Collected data

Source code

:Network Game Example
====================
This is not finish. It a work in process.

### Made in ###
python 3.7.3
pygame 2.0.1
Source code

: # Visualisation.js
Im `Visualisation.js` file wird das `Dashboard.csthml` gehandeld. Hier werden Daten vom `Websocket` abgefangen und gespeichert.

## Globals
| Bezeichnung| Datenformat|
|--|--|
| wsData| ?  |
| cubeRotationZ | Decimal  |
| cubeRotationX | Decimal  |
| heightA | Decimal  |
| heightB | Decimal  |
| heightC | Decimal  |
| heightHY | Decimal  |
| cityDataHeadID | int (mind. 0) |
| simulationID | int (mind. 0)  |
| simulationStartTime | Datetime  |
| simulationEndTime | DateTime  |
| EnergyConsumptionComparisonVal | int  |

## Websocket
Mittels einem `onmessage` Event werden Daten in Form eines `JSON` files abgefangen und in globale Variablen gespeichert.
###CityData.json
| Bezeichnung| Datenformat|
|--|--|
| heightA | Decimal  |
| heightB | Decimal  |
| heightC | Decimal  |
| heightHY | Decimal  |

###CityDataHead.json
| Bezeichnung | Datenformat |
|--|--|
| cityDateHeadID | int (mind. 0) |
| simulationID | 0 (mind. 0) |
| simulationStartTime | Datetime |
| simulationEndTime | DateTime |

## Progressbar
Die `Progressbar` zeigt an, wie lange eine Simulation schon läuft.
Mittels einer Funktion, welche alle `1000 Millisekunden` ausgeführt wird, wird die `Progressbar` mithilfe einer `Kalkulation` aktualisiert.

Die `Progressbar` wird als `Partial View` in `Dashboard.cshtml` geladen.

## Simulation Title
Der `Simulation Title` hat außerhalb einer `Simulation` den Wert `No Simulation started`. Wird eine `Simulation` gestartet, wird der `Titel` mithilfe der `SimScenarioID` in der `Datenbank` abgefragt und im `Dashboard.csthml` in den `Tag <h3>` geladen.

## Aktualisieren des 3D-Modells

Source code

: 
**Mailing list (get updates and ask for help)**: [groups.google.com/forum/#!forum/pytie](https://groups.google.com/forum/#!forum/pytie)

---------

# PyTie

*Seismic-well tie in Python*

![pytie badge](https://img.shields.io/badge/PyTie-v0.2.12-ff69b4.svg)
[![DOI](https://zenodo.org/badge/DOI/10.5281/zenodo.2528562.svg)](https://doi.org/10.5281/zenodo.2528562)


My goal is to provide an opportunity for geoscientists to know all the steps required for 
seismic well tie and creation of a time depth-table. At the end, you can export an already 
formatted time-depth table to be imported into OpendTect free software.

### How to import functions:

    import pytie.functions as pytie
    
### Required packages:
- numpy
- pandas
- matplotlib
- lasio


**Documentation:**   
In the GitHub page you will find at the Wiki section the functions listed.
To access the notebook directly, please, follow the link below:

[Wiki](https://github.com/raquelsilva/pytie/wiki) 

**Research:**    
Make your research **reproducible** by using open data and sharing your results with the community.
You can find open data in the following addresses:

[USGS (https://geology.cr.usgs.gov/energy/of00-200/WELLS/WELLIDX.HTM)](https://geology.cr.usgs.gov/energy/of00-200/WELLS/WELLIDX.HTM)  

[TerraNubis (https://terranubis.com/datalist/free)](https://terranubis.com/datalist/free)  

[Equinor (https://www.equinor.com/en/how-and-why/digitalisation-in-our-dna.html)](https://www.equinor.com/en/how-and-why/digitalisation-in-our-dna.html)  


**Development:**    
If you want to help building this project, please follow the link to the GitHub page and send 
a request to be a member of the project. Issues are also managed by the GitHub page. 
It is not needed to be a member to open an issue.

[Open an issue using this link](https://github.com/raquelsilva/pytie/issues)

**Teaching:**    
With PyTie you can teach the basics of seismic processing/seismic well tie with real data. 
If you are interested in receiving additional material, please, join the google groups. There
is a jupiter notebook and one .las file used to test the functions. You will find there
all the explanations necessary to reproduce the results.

- Job
Copy every line of the entries above, character for character, leaving nothing out.

- Exercise response
Source code

:Network Game Example
====================
This is not finish. It a work in process.

### Made in ###
python 3.7.3
pygame 2.0.1
Source code

: # Visualisation.js
Im `Visualisation.js` file wird das `Dashboard.csthml` gehandeld. Hier werden Daten vom `Websocket` abgefangen und gespeichert.

## Globals
| Bezeichnung| Datenformat|
|--|--|
| wsData| ?  |
| cubeRotationZ | Decimal  |
| cubeRotationX | Decimal  |
| heightA | Decimal  |
| heightB | Decimal  |
| heightC | Decimal  |
| heightHY | Decimal  |
| cityDataHeadID | int (mind. 0) |
| simulationID | int (mind. 0)  |
| simulationStartTime | Datetime  |
| simulationEndTime | DateTime  |
| EnergyConsumptionComparisonVal | int  |

## Websocket
Mittels einem `onmessage` Event werden Daten in Form eines `JSON` files abgefangen und in globale Variablen gespeichert.
###CityData.json
| Bezeichnung| Datenformat|
|--|--|
| heightA | Decimal  |
| heightB | Decimal  |
| heightC | Decimal  |
| heightHY | Decimal  |

###CityDataHead.json
| Bezeichnung | Datenformat |
|--|--|
| cityDateHeadID | int (mind. 0) |
| simulationID | 0 (mind. 0) |
| simulationStartTime | Datetime |
| simulationEndTime | DateTime |

## Progressbar
Die `Progressbar` zeigt an, wie lange eine Simulation schon läuft.
Mittels einer Funktion, welche alle `1000 Millisekunden` ausgeführt wird, wird die `Progressbar` mithilfe einer `Kalkulation` aktualisiert.

Die `Progressbar` wird als `Partial View` in `Dashboard.cshtml` geladen.

## Simulation Title
Der `Simulation Title` hat außerhalb einer `Simulation` den Wert `No Simulation started`. Wird eine `Simulation` gestartet, wird der `Titel` mithilfe der `SimScenarioID` in der `Datenbank` abgefragt und im `Dashboard.csthml` in den `Tag <h3>` geladen.

## Aktualisieren des 3D-Modells

Source code

: 
**Mailing list (get updates and ask for help)**: [groups.google.com/forum/#!forum/pytie](https://groups.google.com/forum/#!forum/pytie)

---------

# PyTie

*Seismic-well tie in Python*

![pytie badge](https://img.shields.io/badge/PyTie-v0.2.12-ff69b4.svg)
[![DOI](https://zenodo.org/badge/DOI/10.5281/zenodo.2528562.svg)](https://doi.org/10.5281/zenodo.2528562)


My goal is to provide an opportunity for geoscientists to know all the steps required for 
seismic well tie and creation of a time depth-table. At the end, you can export an already 
formatted time-depth table to be imported into OpendTect free software.

### How to import functions:

    import pytie.functions as pytie
    
### Required packages:
- numpy
- pandas
- matplotlib
- lasio


**Documentation:**   
In the GitHub page you will find at the Wiki section the functions listed.
To access the notebook directly, please, follow the link below:

[Wiki](https://github.com/raquelsilva/pytie/wiki) 

**Research:**    
Make your research **reproducible** by using open data and sharing your results with the community.
You can find open data in the following addresses:

[USGS (https://geology.cr.usgs.gov/energy/of00-200/WELLS/WELLIDX.HTM)](https://geology.cr.usgs.gov/energy/of00-200/WELLS/WELLIDX.HTM)  

[TerraNubis (https://terranubis.com/datalist/free)](https://terranubis.com/datalist/free)  

[Equinor (https://www.equinor.com/en/how-and-why/digitalisation-in-our-dna.html)](https://www.equinor.com/en/how-and-why/digitalisation-in-our-dna.html)  


**Development:**    
If you want to help building this project, please follow the link to the GitHub page and send 
a request to be a member of the project. Issues are also managed by the GitHub page. 
It is not needed to be a member to open an issue.

[Open an issue using this link](https://github.com/raquelsilva/pytie/issues)

**Teaching:**    
With PyTie you can teach the basics of seismic processing/seismic well tie with real data. 
If you are interested in receiving additional material, please, join the google groups. There
is a jupiter notebook and one .las file used to test the functions. You will find there
all the explanations necessary to reproduce the results.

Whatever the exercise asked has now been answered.